May 2020 Question of the Month: Is Meat From a Lab the Future of, Well, Meat?
Share your thoughts about lab-grown meat and food science.
If you believe the hype from some well-financed companies, lab-grown meat that strives to emulate whole animal muscle could pave the way to revolutionizing food production, providing a more sustainable, more ethical alternative to industrial-scale meat production.
For instance, the Colorado-based company Emergy Foods says it has developed a whole cut of vegan-friendly fungi-based steak cultivated from fast-growing mycelium (instead of cows) and is hoping to sell the product under the alternative meat brand Meati Foods. Imagine slicing into a vat-grown juicy steak that required no animal to be slaughtered and no use of fertilizers to grow grains for cattle feed.

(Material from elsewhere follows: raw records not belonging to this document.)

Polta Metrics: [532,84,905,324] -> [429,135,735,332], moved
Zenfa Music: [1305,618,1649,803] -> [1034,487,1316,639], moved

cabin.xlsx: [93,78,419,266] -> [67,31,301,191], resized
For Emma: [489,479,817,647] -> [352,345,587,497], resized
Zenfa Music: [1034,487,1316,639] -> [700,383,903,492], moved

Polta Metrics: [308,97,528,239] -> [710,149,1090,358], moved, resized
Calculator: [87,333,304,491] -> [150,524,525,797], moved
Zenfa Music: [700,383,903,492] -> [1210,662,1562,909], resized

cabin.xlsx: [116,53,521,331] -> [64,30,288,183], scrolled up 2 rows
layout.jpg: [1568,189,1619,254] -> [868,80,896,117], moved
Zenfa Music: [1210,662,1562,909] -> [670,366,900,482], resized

But getting these types of Jetsons-worthy alt-meats from the petri dish to the steakhouse means overcoming major hurdles: figuring out how to produce large amounts of the new foods; getting a skeptical public to accept cell-cultured and fungal products; and giving the alternatives the texture, taste and nutritional makeup of the real stuff. Low-impact meat that is indistinguishable in all aspects from regular meat will be the holy grail. Researchers at Harvard’s John A. Paulson School of Engineering and Applied Sciences say that rabbit and cow muscle cells they have grown on edible gelatin mimic the texture and consistency of true meat.
Do you think “cultured meat” is a future solution to providing hyperefficient protein? Would you be willing to give up meat sourced from once-live animals for “steak” and “chicken breast” made from fungi and other items? What do you consider the pros and cons of this food science?